=== Trecho ===
——

Trago sua história em 3 dias

Trago sua história em 3 dias

Pequenas amarrações de amor.

Sempre achei que tivesse nascido de óculos. Até uns 4, 5 anos, perguntava incessantemente aos meus pais onde eles guardavam o dito cujo antes de eu nascer: “Você pendurava na gola da blusa, mãe?”. Um riso leve sempre vinha como resposta e eu seguia amando esta pequena extensão-quatro-olhos do meu corpo. Meu primeiro wearable.

Talvez pelo fato de ser estrábica e ver “a vida dobrada”, nunca fui uma boa esportista. Morria de medo da bola, nunca aprendi a andar de bicicleta, não tenho a menor habilidade para a corrida... Mas aprendi a escrever histórias. Muito cedo. Brincando de escolinha com a irmã mais velha. Coisa de uns 3 anos. Tenho a memória do meu primeiro caderno. Ganhei do meu pai. Verde, com uma menininha que segurava um guarda-chuva na capa. Ali eu comecei a escrever. Dali eu pulei para livrinhos com histórias sobre “a última margarida do jardim”. Se me perguntassem o que eu queria ser quando crescer, não titubeava: “escritoUUUra”.

Na escola, ganhei alguns concursos de redação. No vestibular, fiz a melhor pontuação. Na faculdade, ouvi de um professor – um mestre, escritor reconhecido – que eu tinha ares “clariceanos”. Fiquei emocionada. Nunca pensei em desenvolver uma veia literária. Para mim, não é sobre isso – há tanta gente tão melhor para ler e amar... Minha paixão é pelo prosaico, pelas pessoas. Pelo riso sem fala, pela ruga na testa, o não dito. Observar, pensar e contar essas histórias. Articular informações e pontos de vista para criar algo que sirva a todos nós (e, preferencialmente, que ajude a desatar nós). Me transportar para outro mundo, para outro lugar. A gente vive do outro.

E como escreveu o Saramago, “não quero fazer nada na vida que faça me envergonhar da criança que fui” (aliás, a exposição sobre ele no Farol Santander está linda!). Então, sigo contando histórias – na redação, em vídeo, em filme, em livro, em adesivo de elevador, nos meus infinitos anéis, no peso dos colares, em fotografias, onde for.

Nos últimos dias ouvi tanto sobre histórias: na entrevista recente com um CEO, todas as suas grandes decisões eram baseadas em lições que aprendeu – e que se tornaram grandes histórias na sua vida. Tão simples, verdadeiro, eficaz. Num outro evento, sobre as conexões entre Jornalismo e Negócios, o Aberje Trends, falamos sobre o valor de uma grande história – e como métricas como alcance e frequência parecem tão insuficientes para medir o impacto de uma boa troca de experiências. Hoje, em uma reunião de equipe com um cliente, discutimos como as histórias legítimas, calcadas em atitudes consistentes, ganham ressonância simplesmente porque elas interessam ao público – em vez de “serem feitas para as pessoas gostarem”. História transmite cultura. É feita pra gente nunca se perder. É registro do que a gente quer guardar para sempre, para buscar final feliz depois. Tem que fazer sentido. Nunca para todo mundo. Mas para quem foi escrita.

——

=== Dados fornecidos ===
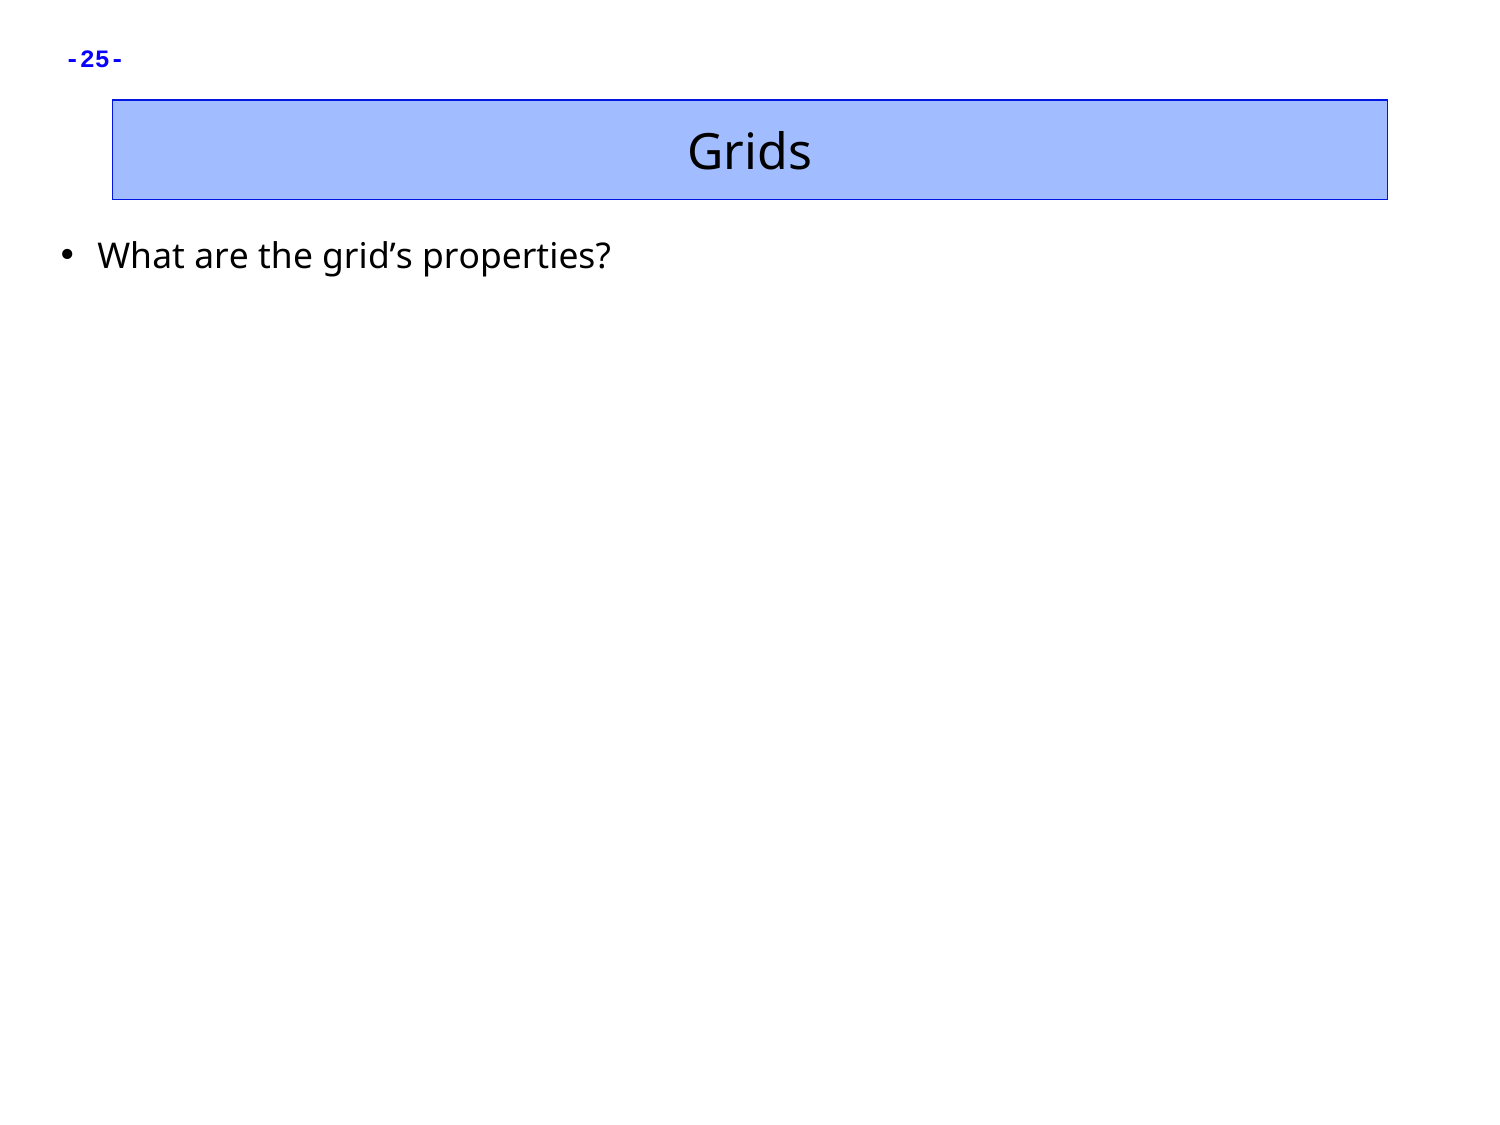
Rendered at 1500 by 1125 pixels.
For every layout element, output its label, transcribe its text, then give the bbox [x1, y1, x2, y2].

text_box What are the grid’s properties? [44, 224, 1488, 374]
text_box Grids [112, 99, 1388, 200]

——

=== Tarefa proposta ===
Transcreva a passagem do texto sobre histórias que vai de "Sempre achei que" até "Meu primeiro wearable.", trocando "óculos" por "chapéu".

=== Resposta ao exercício ===
Sempre achei que tivesse nascido de chapéu. Até uns 4, 5 anos, perguntava incessantemente aos meus pais onde eles guardavam o dito cujo antes de eu nascer: “Você pendurava na gola da blusa, mãe?”. Um riso leve sempre vinha como resposta e eu seguia amando esta pequena extensão-quatro-olhos do meu corpo. Meu primeiro wearable.